Balance is a Big, Big Deal
One of the worst problems we folks who run into zera l'vatoloh problems have (in my opinion) is the raising of issues that are fine details of yiddishkeit to the level of ikkarei ha'emunah/de'oraisah's. Many of us focus so much on mikvah and kavonos that we get lost in our own little isolated worlds of "avodah". I know I did. I was so busy with p'ratim of t'shuva and kavonoh that I was able to gloss over the fact that I was regularly using schmutz and engaging in horrible hirhur aveiro and behavior. I was clearly playing into the hands of the Yetzer Hara.
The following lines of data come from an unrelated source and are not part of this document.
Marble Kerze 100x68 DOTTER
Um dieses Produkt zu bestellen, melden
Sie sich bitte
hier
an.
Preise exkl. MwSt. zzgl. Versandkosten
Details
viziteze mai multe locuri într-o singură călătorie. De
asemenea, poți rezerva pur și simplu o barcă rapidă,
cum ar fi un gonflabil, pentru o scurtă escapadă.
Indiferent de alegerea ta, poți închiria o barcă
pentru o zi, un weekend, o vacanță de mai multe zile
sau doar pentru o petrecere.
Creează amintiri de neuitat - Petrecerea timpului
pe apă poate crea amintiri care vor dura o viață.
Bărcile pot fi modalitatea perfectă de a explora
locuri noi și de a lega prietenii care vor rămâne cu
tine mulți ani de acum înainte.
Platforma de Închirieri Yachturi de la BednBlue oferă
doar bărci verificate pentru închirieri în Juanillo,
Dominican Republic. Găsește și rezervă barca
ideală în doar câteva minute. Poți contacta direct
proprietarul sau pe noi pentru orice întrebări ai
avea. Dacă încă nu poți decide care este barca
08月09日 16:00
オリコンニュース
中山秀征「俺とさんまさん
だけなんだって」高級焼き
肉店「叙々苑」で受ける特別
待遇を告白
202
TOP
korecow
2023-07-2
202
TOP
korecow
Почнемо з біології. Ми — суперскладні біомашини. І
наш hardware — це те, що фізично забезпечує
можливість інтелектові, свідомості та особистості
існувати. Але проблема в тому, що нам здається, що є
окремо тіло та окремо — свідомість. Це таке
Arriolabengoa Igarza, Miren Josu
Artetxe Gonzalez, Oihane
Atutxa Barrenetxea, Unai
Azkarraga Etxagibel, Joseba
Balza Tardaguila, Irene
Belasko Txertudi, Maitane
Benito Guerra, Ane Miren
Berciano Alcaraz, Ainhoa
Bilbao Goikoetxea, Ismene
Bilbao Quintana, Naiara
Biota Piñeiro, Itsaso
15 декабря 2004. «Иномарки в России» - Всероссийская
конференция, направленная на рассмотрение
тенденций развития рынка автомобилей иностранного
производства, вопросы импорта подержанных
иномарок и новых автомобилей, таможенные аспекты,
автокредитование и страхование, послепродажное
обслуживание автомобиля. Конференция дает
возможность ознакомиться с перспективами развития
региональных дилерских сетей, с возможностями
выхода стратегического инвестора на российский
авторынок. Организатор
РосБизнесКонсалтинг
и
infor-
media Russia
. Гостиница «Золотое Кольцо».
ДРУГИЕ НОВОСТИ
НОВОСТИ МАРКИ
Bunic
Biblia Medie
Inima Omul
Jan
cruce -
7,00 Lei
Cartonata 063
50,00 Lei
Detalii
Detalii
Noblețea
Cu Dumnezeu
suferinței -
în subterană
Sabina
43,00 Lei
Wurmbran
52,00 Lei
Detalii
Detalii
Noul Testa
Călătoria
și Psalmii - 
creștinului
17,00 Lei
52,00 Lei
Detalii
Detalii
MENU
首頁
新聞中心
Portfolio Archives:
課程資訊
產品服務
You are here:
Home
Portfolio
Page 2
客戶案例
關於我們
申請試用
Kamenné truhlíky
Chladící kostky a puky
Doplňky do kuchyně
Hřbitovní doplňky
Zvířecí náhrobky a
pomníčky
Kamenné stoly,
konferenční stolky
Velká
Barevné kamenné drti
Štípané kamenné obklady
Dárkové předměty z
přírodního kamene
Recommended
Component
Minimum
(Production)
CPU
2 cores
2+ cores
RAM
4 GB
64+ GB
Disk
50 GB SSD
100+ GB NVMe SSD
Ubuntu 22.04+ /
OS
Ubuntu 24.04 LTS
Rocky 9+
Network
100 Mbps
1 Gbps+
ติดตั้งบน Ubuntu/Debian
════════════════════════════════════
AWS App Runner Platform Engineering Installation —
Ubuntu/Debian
I do not believe that much of what's dealt with in s'forim such as "Shomrei Emunim" (the one by R'A. Rottah) and Yesod Yosef are dealing with modern-type "chot'im", but with people who have temptations or were oiver a few times in some z'nus or z"l. My friends are Americans who are submerged in a culture of znus and who's track record is habitual and chronic. That's why I consider those s'forim obstructive to recovery (even for me b"H sober for a while) and do not use them, at all.
Perhaps this will explain why a bit more clearly:
I sincerely believe that replacing a focus on the simple basics of derech eretz with an emotional focus on higher madreigos of tahara and yir'ah is a common and ugly mishega'as that explains why many of us get nowhere for so long. Y'ravam ben nevat was a "shokul" - knew 129? pirushim in Toras Kohanim (not sure of the exact # - check Yalkut on that), but destroyed Klal Yisroel in avodah zara, at the same time. He balanced himself in dinei Shomayim - he thought. (Apparently it worked to some extent as Hashem invited him to walk with Him and Dovid haMelech in gan eiden if he'd just clean up his act. He never invited me!) I think that the "shokul" is a similar phenomenon to the addict who balances his tremendous guilt with intermittent and intense "teshuva" and with a few practices that involve "mesiras nefesh". It didn't work for me - except to perpetuate the problem and to poison my perception of my relationship with Hashem to a wild pendulum. Either crisis and agony (Take me back Tatty!!) or depression and ecstasy (You took me back yay!! We are soooo close!)... Have you witnessed this endless cycle?
Since getting sober, things are returning to some even-keeled perspective, b"H. Balance is a big, big deal. And the basics are everything for me, when I'm doing OK.